## Records for processing
• • • • •

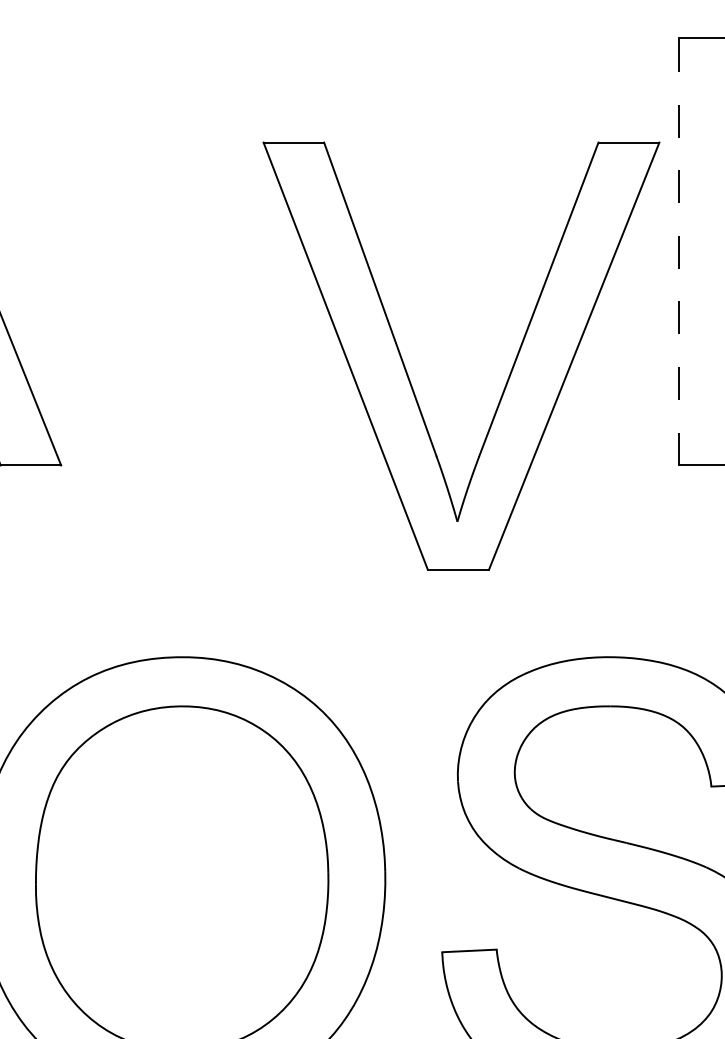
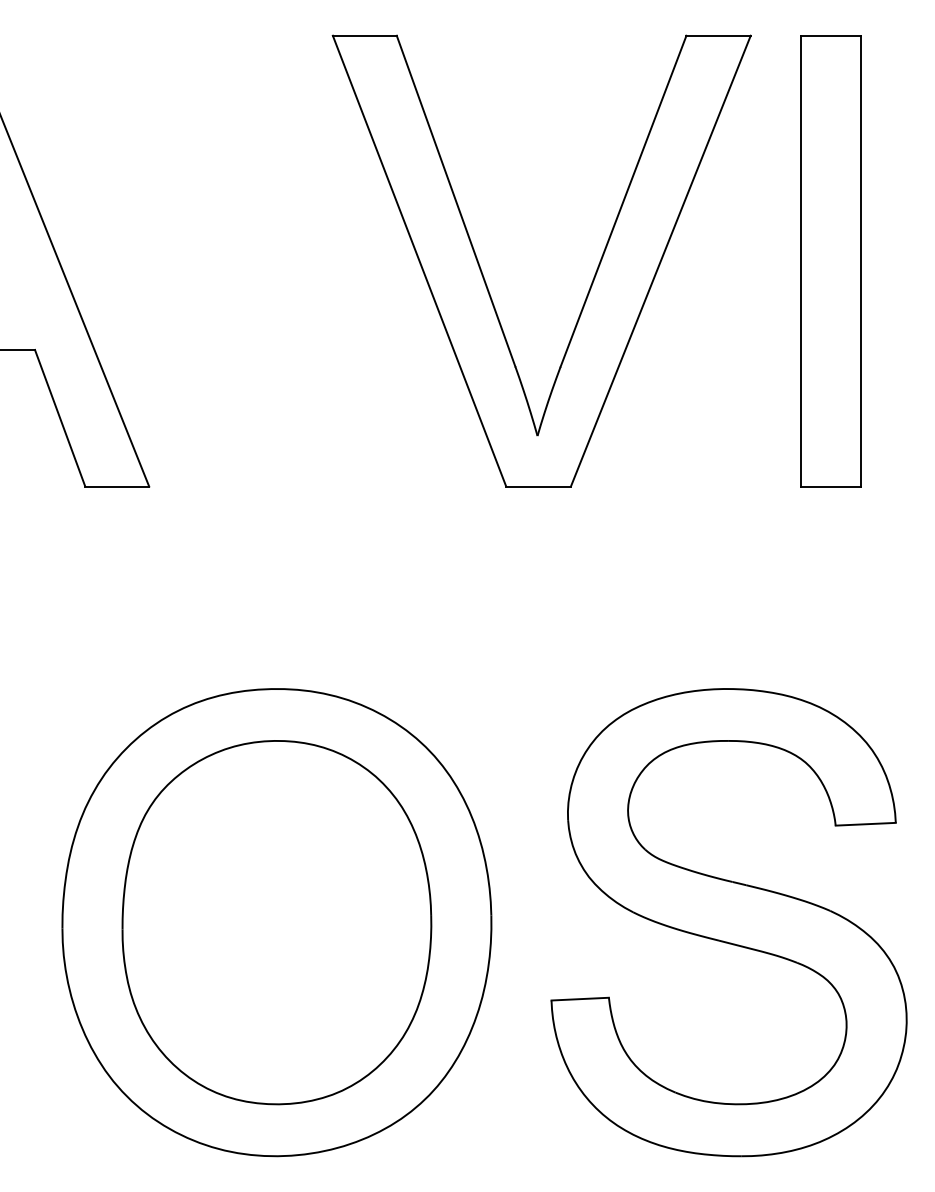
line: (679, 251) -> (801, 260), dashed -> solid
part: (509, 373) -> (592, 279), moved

• • • • •

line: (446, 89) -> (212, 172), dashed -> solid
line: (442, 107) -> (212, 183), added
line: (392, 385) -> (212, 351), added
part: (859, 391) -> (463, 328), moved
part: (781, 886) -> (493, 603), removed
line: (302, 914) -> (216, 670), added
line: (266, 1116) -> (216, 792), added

• • • • •

## Written task
Could you set down, exactly as written, the lines above between the one holding "line: (679, 251)" and the one holding "part: (509, 373) -> (592, 279), moved", inclusive, and nothing more?

## Problem solution
line: (679, 251) -> (801, 260), dashed -> solid
part: (509, 373) -> (592, 279), moved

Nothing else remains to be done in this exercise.